Action item |
Reproduce every line of text in each of the records below verbatim, keeping the original order and line breaks.

Start of The data

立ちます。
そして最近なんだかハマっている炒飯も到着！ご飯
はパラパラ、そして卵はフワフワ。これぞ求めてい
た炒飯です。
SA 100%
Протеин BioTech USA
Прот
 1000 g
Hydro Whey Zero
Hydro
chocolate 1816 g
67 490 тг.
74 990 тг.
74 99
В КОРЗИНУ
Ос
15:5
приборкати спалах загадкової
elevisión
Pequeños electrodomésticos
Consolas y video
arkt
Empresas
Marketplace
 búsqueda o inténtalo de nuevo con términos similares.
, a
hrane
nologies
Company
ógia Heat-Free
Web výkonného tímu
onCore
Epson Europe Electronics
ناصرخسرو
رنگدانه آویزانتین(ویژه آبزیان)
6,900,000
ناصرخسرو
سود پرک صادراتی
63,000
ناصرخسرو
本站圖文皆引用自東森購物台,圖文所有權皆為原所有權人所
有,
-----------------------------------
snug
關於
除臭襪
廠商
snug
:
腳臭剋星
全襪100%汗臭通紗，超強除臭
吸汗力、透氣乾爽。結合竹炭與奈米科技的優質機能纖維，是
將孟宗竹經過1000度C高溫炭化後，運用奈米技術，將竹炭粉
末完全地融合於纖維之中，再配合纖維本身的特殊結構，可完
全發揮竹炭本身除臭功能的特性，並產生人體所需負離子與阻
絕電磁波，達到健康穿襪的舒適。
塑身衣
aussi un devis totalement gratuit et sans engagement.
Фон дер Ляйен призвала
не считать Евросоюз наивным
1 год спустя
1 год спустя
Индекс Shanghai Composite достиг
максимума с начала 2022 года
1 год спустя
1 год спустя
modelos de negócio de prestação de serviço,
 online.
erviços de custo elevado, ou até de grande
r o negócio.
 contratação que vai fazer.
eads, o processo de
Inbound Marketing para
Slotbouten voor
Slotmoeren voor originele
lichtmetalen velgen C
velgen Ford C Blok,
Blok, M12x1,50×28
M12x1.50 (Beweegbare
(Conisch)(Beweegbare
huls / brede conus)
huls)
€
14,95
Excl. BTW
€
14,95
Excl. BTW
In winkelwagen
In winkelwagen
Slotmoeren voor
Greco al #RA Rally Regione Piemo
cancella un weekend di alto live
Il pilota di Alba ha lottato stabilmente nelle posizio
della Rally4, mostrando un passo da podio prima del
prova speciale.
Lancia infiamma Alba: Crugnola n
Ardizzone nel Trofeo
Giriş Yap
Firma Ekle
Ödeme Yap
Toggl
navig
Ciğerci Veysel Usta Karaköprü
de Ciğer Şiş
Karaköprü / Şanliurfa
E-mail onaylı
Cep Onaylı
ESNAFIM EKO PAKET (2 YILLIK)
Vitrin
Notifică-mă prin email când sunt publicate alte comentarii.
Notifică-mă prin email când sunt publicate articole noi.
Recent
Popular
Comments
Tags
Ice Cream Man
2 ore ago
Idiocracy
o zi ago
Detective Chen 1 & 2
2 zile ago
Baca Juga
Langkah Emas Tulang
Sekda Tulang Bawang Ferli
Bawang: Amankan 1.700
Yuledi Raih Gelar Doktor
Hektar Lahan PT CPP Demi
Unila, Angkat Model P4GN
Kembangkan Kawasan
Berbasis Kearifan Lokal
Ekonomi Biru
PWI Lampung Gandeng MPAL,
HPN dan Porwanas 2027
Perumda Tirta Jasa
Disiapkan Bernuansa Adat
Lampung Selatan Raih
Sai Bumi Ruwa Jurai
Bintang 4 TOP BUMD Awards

End of The data

Written solution |
立ちます。
そして最近なんだかハマっている炒飯も到着！ご飯
はパラパラ、そして卵はフワフワ。これぞ求めてい
た炒飯です。
SA 100%
Протеин BioTech USA
Прот
 1000 g
Hydro Whey Zero
Hydro
chocolate 1816 g
67 490 тг.
74 990 тг.
74 99
В КОРЗИНУ
Ос
15:5
приборкати спалах загадкової
elevisión
Pequeños electrodomésticos
Consolas y video
arkt
Empresas
Marketplace
 búsqueda o inténtalo de nuevo con términos similares.
, a
hrane
nologies
Company
ógia Heat-Free
Web výkonného tímu
onCore
Epson Europe Electronics
ناصرخسرو
رنگدانه آویزانتین(ویژه آبزیان)
6,900,000
ناصرخسرو
سود پرک صادراتی
63,000
ناصرخسرو
本站圖文皆引用自東森購物台,圖文所有權皆為原所有權人所
有,
-----------------------------------
snug
關於
除臭襪
廠商
snug
:
腳臭剋星
全襪100%汗臭通紗，超強除臭
吸汗力、透氣乾爽。結合竹炭與奈米科技的優質機能纖維，是
將孟宗竹經過1000度C高溫炭化後，運用奈米技術，將竹炭粉
末完全地融合於纖維之中，再配合纖維本身的特殊結構，可完
全發揮竹炭本身除臭功能的特性，並產生人體所需負離子與阻
絕電磁波，達到健康穿襪的舒適。
塑身衣
aussi un devis totalement gratuit et sans engagement.
Фон дер Ляйен призвала
не считать Евросоюз наивным
1 год спустя
1 год спустя
Индекс Shanghai Composite достиг
максимума с начала 2022 года
1 год спустя
1 год спустя
modelos de negócio de prestação de serviço,
 online.
erviços de custo elevado, ou até de grande
r o negócio.
 contratação que vai fazer.
eads, o processo de
Inbound Marketing para
Slotbouten voor
Slotmoeren voor originele
lichtmetalen velgen C
velgen Ford C Blok,
Blok, M12x1,50×28
M12x1.50 (Beweegbare
(Conisch)(Beweegbare
huls / brede conus)
huls)
€
14,95
Excl. BTW
€
14,95
Excl. BTW
In winkelwagen
In winkelwagen
Slotmoeren voor
Greco al #RA Rally Regione Piemo
cancella un weekend di alto live
Il pilota di Alba ha lottato stabilmente nelle posizio
della Rally4, mostrando un passo da podio prima del
prova speciale.
Lancia infiamma Alba: Crugnola n
Ardizzone nel Trofeo
Giriş Yap
Firma Ekle
Ödeme Yap
Toggl
navig
Ciğerci Veysel Usta Karaköprü
de Ciğer Şiş
Karaköprü / Şanliurfa
E-mail onaylı
Cep Onaylı
ESNAFIM EKO PAKET (2 YILLIK)
Vitrin
Notifică-mă prin email când sunt publicate alte comentarii.
Notifică-mă prin email când sunt publicate articole noi.
Recent
Popular
Comments
Tags
Ice Cream Man
2 ore ago
Idiocracy
o zi ago
Detective Chen 1 & 2
2 zile ago
Baca Juga
Langkah Emas Tulang
Sekda Tulang Bawang Ferli
Bawang: Amankan 1.700
Yuledi Raih Gelar Doktor
Hektar Lahan PT CPP Demi
Unila, Angkat Model P4GN
Kembangkan Kawasan
Berbasis Kearifan Lokal
Ekonomi Biru
PWI Lampung Gandeng MPAL,
HPN dan Porwanas 2027
Perumda Tirta Jasa
Disiapkan Bernuansa Adat
Lampung Selatan Raih
Sai Bumi Ruwa Jurai
Bintang 4 TOP BUMD Awards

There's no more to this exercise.